The Motherhood Sacrifice of Jesus

The Motherhood Sacrifice of Jesus

One thing that I am more and more convinced of is the anemic quality of our theological discourse. The anemia exists because doing theology has been a heavily male dominated activity in the centuries since the establishment of the Church. Many of the earliest Christians were women who served as deacons, apostles, prophets, evangelists,  teachers, and house church leaders. After this first generation of women, the dominant patriarchal culture began to and continues to marginalize the voices of half the church. However, if male AND female bear the image of God, it takes both men AND women to best understand the nature and wonder of God. How much of God’s nature have we yet to really understand (or how much we have misunderstood) simply because we do not have the feminine perspective in this conversation? So in the spirit of offering my own feminine voice to the theological conversation, I’d like to propose that the sacrifice of Jesus may have been primarily viewed in masculine constructs and that these constructs may not be the only or best ones to use in our quest to understand the nature of the cross.
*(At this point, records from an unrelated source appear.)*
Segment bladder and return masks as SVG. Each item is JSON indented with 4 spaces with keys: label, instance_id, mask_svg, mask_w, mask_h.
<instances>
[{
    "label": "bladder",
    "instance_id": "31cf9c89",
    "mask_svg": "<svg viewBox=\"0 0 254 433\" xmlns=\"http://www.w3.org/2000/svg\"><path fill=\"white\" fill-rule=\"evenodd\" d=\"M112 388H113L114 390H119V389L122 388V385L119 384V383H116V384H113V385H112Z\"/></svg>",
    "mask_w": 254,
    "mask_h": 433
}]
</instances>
My own ideas about Christ’s sacrifice were shaken a bit when I was introduced to dense book called Understanding Religious Sacrifice. It explores the concept of sacrifice from multiple perspectives. My undergrad degree is in Intercultural Studies (similar to anthropology), so I found a particular chapter by Rene Girard fascinating as he looked at the development of sacrifice systems from a historical anthropological lens. He wrote about how anthropological sacrifice is the same across time and cultures, and basically necessitates  the death of an innocent person in order to break the cycle of violence between two opposing groups. His theories are far more complex, but without going more deeply into them, it immediately made me wonder how much of our interpretation of Christ’s death on the cross is based on our existing conceptions of reality. For example, the penal substitutionary atonement theory (that Christ died on the cross to satisfy the wrath of God against sinful humans) is not actually the one believed by the early church, though it is by far the most common view in modern Western Christianity (there is growing push-back against it). Perhaps this interpretation of the event of the cross has less to do with how Scripture presents Christ’s sacrifice and more do with the cultural baggage of the word “sacrifice.”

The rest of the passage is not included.